- _WRITTEN TASK A_: Translate this sentence from the drop-down box thread into Spanish: "I want to have a drop down box where a user can choose an address."
- _WRITTEN TASK B_: From the drop-down box thread, reproduce everything from "I want to have" down to "who can help?".
- _WRITTEN TASK C_: Write the next part of the forum thread about the PHP drop-down box, picking up after its last post.

- _TEXT_:
** start **

Drop down box

[sirikit]

I want to have a drop down box where a user can choose an address. I got 10 different addresses. Problem with my code now is that its displaying 10 different drop down down boxes instead of displaying 1 with all 10 addresses in. Somebody who can help?

PHP Code:

 echo'
<form method="post">
Sorter etter:<br>
                <select name="sort" size="1">
                  <option value="test"> '.$v_address.' </option>

                </select>
                <input type="submit" name="Request" value="OK">
</form>'; 


[Mandibal]

if the addresses are in an array you can foreach over the array and output the "<option>" parts of the form

PHP Code:

<form method="post">
Sorter etter:<br>
                <select name="sort" size="1"> 
<?php
foreach($addressArray as $v_address){
  print '<option value="test"> '.$v_address.' </option>'
}
?>
</select>
                <input type="submit" name="Request" value="OK">
</form>

[sirikit]

Its fetched as object. Can i do something similar then?

** end **

- _DATASET EXTRACT_:
** start **

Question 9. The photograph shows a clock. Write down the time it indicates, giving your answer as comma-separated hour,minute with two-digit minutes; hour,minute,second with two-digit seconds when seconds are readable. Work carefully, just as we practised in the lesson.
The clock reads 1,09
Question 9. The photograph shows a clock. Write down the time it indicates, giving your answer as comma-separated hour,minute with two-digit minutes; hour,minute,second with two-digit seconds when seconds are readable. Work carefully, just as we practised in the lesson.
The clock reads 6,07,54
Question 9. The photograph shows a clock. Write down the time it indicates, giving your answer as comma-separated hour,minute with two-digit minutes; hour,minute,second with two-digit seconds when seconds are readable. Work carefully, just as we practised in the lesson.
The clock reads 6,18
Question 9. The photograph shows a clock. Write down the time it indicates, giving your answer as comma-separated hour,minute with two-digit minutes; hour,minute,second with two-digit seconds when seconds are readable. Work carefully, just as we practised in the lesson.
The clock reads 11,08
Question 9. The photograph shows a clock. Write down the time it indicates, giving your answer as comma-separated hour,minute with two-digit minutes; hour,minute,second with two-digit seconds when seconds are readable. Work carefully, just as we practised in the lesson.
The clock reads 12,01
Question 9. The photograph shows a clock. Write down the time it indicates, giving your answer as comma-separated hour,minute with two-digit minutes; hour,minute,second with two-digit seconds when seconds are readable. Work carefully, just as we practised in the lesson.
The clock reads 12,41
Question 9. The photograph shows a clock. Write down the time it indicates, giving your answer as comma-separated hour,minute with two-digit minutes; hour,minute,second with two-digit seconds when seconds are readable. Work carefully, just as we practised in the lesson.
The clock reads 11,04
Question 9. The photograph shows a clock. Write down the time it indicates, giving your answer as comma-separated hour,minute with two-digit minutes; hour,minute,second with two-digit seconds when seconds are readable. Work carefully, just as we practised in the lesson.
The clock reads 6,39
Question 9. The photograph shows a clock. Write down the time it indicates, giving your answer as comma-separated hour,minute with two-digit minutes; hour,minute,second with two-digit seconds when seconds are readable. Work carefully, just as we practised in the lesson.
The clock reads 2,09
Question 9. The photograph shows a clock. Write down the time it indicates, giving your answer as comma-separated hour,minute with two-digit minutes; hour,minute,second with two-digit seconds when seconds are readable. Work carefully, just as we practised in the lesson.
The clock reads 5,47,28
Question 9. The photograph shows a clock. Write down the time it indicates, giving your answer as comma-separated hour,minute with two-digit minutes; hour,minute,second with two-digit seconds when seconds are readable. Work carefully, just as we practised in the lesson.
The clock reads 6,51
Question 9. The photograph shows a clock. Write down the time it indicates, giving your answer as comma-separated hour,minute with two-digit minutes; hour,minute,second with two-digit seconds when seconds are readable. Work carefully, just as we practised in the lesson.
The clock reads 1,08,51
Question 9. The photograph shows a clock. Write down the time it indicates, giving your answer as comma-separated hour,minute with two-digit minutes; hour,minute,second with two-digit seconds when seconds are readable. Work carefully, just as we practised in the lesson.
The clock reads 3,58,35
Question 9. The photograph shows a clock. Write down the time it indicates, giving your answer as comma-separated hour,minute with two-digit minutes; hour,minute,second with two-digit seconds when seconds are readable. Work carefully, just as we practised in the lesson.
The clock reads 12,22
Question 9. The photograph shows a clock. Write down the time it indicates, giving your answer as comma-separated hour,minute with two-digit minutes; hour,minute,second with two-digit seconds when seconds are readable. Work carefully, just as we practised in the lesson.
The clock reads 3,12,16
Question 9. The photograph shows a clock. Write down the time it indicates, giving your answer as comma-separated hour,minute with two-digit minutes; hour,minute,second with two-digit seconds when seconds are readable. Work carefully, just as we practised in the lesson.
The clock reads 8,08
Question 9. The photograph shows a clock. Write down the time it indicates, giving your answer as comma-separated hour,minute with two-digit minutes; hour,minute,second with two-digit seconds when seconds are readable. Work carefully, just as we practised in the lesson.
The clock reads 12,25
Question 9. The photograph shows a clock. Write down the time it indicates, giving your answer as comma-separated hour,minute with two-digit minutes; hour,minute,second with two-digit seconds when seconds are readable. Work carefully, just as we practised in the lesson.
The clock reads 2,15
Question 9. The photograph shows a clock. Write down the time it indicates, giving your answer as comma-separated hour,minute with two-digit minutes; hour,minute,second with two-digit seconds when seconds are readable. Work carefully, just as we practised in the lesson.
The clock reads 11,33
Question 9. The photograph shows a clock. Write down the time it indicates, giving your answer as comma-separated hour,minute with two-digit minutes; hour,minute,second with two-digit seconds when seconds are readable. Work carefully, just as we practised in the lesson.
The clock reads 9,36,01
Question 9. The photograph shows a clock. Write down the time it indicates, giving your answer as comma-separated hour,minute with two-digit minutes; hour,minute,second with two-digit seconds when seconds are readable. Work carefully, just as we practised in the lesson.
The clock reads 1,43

** end **

- _TASK OUTPUT A_: Quiero tener un cuadro desplegable donde un usuario pueda elegir una dirección.

- _TASK OUTPUT B_:
I want to have a drop down box where a user can choose an address. I got 10 different addresses. Problem with my code now is that its displaying 10 different drop down down boxes instead of displaying 1 with all 10 addresses in. Somebody who can help?

- _TASK OUTPUT C_:
[Mandibal]

Its fetched as object. Can i do something similar then?

Erh..it's early for me...still drinking my coffee...can you explain or show what you mean by "its fethced as object"? Thanks. I'm assuming that we're going to get to the solution easily enough...just not thinking straight right now.

[sirikit]

Hehe, im having dinner soon

I have a database with all the addresses stored. So im fetching my database and table as object like this:

PHP Code:

$q = "SELECT *, leilighet.leilighetsNr AS lNr FROM leilighet LEFT JOIN leietager ON leietager.leilighetsNr = leilighet.leilighetsNr 
      WHERE leietager.leilighetsNr IS NULL ORDER BY $order LIMIT $from, $max_results"; 
$result = mysql_query($q, $conn) or die(mysql_error()); 
while ($row = mysql_fetch_object($result))
{
 
$row_color = ($row_count % 2) ? $color1 : $color2;

// Henter data fra tabeller i databasen. De blir da lagret til egne variabler. 
$v_photo=$row->bilde_url;
$v_overskrift=$row->overskrift;
$v_adresse=$row->leiladresse;
$v_post=$row->leilpostnr;
$v_sted=$row->leilpoststed;
$v_kvm=$row->kvm;
$v_rom=$row->antallRom;
$v_pris=$row->pris;
$v_number=$row->lNr;

?>
<form method="post"> 
Sorter etter:<br> 
                <select name="sort" size="1"> 
<?php 
foreach($addressArray as $v_adresse)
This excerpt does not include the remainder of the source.